Así que se mantuvo a distancia de las hogueras y de los hombres que las rodeaban y paseó por detrás de las líneas, mientras se dirigía hacia el norte a través del pisoteado campo de batalla. Pasó junto a un par de funcionarios que identificaban a los muertos a la luz de un farol. Uno de ellos tomaba notas en un cuaderno mientras el otro levantaba las mortajas en busca de cadáveres merecedores no sólo de su atención sino de un viaje de regreso a Midderland; en busca de hombres demasiado nobles como para reposar en tierras norteñas. Como si un muerto fuese distinto de otro. Tunny salvó el muro que se había pasado todo el día vigilando, el cual volvía a ser la vulgar obra de un granjero al igual que antes de la batalla, y se abrió paso bajo el crepúsculo hacia el extremo izquierdo del campamento, donde se encontraban apostados los supervivientes del Primer Regimiento.

—No lo sabía, no lo sabía. ¡No le había visto!

Había dos hombres de pie entre la cebada, quizá a unos treinta pasos del fuego más cercano, que observaban algo que se hallaba a sus pies. Uno era un joven de aspecto nervioso, al que Tunny no reconoció, que sostenía una ballesta sin flecha. Un recluta novato, quizá. El otro era Yema. Llevaba una antorcha en una mano y con la otra le estaba clavando el dedo índice al muchacho en las costillas.

—¿Qué pasa aquí? —gruñó Tunny al acercarse, con un mal presentimiento que se confirmó en cuanto vio lo que estaban mirando—. Oh, no, no.

Worth yacía en el suelo con los ojos abiertos, la lengua fuera y una flecha clavada en el esternón.
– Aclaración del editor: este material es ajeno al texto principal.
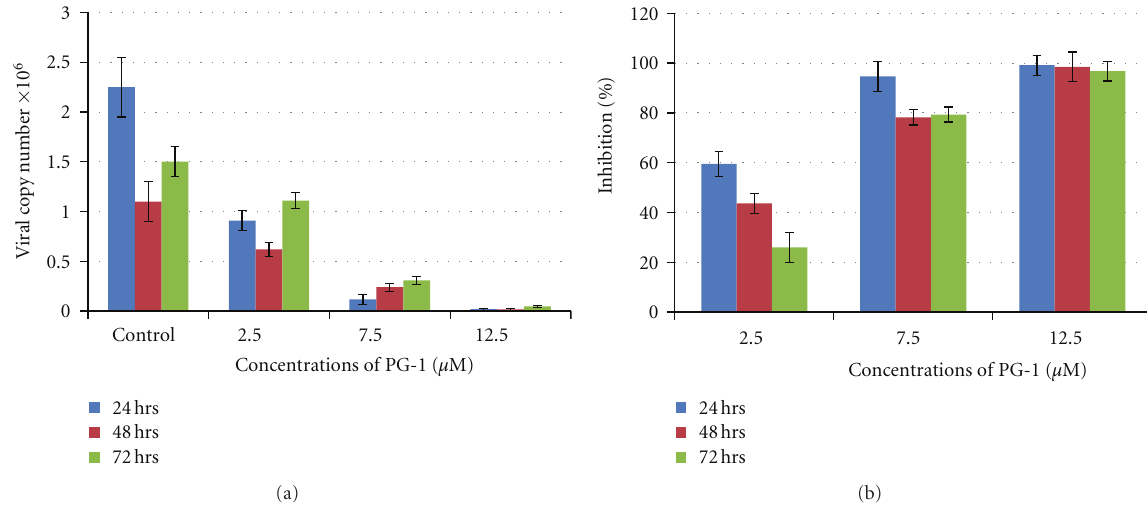
Figure 5: RNA quantification and the percentage of inhibition after applying di ff erent concentrations of PG-1 on MK2 cell lines infected with dengue virus. The standard curve was generated by 10-fold serial dilution of known copies of dengue RNA. Viral RNA was extracted from cellular supernatant and the fragment located at the 5 (cid:3) UTR region of the virus genome was amplified using one-step RT-PCR. Significant reduction ( P < 0.001) in viral copy number was observed with increasing PG-1 concentration (a). The highest inhibition percentage was observed with 12.5 μ M at 24, 48, and 72hrs (b). PG-1 significantly ( P < 0.01) inhibited DENV-2 replication in a dosedependent manner with the greatest inhibition e ff ects at 24 hrs (two-way ANOVA with Bonferroni posttest, mean ±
—¡Creí que era un hombre del Norte! —exclamó el muchacho.

—¡Los hombres del Norte están al norte de las líneas, idiota! —le espetó Yema.

—¡Creí que tenía un hacha!

—Era una pala —observó Tunny, quien la recogió de entre la cebada, a escasos centímetros de los dedos inertes de la mano izquierda de Worth—. Supongo que había salido a hacer lo que mejor se le daba.

—¡Debería matarte! —rugió Yema, al mismo tiempo que acercaba la mano a su espada. El muchacho soltó un chillido de impotencia e intentó protegerse el cuerpo con la ballesta.

—Déjelo —Tunny se interpuso entre ambos y contuvo a Yema poniéndole una mano en el pecho; a continuación, dejó escapar un largo suspiro teñido de dolor—. Así son las batallas. Todos cometemos errores. Iré a hablar con el sargento Forest, a ver qué debemos hacer —le quitó al muchacho la ballesta de entre las manos y lo obligó a coger la pala—. Mientras tanto, más le vale que se ponga a cavar.

Worth tendría que conformarse con yacer en las tierras norteñas.